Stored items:

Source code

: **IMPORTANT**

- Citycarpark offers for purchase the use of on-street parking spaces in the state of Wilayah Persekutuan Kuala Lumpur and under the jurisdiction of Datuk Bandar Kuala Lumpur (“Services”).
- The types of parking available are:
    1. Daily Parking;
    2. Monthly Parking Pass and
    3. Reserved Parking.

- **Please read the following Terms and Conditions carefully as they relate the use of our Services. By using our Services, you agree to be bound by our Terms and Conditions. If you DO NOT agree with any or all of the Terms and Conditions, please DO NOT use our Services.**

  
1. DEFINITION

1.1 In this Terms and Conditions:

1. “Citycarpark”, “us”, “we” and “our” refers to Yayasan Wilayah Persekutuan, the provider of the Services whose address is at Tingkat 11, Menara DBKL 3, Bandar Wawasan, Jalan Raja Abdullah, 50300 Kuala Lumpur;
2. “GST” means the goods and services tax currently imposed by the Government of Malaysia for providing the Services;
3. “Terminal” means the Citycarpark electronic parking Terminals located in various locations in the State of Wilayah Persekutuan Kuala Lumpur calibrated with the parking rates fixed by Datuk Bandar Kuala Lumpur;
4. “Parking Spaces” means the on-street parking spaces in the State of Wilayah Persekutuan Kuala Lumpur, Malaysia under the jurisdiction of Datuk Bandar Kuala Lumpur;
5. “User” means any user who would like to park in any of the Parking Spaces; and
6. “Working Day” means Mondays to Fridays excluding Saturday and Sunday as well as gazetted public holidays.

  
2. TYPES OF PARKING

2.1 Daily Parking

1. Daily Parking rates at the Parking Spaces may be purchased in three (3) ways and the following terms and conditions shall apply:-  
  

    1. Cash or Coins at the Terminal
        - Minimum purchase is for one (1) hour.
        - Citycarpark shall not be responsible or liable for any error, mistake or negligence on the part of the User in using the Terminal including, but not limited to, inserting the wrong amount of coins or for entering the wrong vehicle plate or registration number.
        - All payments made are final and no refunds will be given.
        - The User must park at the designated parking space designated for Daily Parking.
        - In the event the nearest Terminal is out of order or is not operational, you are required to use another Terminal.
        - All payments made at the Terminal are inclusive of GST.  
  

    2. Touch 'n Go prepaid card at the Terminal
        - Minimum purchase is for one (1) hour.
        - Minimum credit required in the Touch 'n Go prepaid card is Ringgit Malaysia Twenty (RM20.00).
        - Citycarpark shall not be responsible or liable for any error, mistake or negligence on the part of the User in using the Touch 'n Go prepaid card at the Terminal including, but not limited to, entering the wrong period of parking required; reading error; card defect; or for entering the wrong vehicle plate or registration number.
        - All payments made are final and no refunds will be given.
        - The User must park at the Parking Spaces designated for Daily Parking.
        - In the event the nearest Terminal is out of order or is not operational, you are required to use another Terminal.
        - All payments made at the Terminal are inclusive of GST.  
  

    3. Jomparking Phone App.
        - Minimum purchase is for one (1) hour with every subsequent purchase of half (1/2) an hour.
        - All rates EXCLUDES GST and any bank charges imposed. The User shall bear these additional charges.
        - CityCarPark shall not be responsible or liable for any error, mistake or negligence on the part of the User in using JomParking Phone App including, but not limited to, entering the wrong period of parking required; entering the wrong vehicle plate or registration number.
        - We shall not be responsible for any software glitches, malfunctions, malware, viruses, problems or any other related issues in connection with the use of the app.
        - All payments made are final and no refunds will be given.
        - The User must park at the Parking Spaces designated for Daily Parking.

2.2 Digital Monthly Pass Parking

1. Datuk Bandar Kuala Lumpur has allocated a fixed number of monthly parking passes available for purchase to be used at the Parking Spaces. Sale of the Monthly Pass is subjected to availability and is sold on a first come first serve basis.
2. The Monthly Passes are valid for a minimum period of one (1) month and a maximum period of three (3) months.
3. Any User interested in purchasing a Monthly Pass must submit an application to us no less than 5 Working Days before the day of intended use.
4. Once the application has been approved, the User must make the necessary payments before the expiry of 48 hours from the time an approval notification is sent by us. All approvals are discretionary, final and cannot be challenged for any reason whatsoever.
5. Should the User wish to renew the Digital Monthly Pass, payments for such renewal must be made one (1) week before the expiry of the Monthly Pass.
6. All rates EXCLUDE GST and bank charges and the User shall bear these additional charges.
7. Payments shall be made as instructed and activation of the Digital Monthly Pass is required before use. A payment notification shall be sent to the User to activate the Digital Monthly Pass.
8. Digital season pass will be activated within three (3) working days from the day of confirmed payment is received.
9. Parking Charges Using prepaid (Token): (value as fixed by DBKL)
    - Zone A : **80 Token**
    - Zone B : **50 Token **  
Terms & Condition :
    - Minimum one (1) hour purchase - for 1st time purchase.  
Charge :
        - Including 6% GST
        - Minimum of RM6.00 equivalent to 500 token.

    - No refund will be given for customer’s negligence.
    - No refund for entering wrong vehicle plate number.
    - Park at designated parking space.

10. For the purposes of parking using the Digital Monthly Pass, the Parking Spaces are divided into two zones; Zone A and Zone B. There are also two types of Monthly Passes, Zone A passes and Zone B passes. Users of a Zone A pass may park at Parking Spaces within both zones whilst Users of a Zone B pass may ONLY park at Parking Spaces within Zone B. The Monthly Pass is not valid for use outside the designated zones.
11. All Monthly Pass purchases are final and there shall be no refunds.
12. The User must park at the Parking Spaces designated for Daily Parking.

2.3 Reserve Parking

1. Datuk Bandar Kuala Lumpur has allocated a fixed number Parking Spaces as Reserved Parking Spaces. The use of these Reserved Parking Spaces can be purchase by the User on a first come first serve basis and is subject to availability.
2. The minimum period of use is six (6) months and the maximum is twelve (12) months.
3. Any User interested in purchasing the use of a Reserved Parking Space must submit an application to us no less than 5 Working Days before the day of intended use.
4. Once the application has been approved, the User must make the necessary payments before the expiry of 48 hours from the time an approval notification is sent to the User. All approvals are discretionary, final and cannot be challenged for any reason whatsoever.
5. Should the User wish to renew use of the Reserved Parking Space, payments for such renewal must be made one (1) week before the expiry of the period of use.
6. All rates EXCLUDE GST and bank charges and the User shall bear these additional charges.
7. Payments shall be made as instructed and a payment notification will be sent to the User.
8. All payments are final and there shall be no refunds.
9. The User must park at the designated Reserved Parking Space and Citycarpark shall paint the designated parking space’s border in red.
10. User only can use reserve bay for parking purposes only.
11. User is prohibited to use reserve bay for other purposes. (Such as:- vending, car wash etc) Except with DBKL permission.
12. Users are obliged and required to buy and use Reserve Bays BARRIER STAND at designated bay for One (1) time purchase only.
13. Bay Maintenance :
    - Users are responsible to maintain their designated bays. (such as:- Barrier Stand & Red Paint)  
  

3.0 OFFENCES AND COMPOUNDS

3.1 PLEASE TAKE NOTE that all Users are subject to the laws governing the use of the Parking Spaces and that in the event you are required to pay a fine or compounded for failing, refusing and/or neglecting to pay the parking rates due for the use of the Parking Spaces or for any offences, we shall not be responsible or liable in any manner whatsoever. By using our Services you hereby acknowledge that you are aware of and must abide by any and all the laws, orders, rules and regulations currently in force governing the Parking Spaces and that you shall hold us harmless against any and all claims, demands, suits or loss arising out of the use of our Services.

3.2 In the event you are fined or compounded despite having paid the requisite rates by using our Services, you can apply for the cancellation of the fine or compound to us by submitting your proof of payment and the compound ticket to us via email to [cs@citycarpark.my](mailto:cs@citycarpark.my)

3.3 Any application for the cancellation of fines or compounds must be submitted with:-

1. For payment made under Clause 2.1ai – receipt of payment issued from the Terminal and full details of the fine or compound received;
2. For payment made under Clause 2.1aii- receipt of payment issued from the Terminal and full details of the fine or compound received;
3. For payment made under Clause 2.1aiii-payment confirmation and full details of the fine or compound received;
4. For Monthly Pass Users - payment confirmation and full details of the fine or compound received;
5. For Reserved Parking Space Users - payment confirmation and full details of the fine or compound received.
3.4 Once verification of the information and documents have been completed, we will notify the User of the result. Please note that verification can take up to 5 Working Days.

■ **WHAT TO WORK ON**
Copy the lines above exactly, beginning at the line that has "- The types" and stopping after the line that has "50300 Kuala Lumpur;", and omit the rest.

■ **COMPLETED TASK**
- The types of parking available are:
    1. Daily Parking;
    2. Monthly Parking Pass and
    3. Reserved Parking.

- **Please read the following Terms and Conditions carefully as they relate the use of our Services. By using our Services, you agree to be bound by our Terms and Conditions. If you DO NOT agree with any or all of the Terms and Conditions, please DO NOT use our Services.**

  
1. DEFINITION

1.1 In this Terms and Conditions:

1. “Citycarpark”, “us”, “we” and “our” refers to Yayasan Wilayah Persekutuan, the provider of the Services whose address is at Tingkat 11, Menara DBKL 3, Bandar Wawasan, Jalan Raja Abdullah, 50300 Kuala Lumpur;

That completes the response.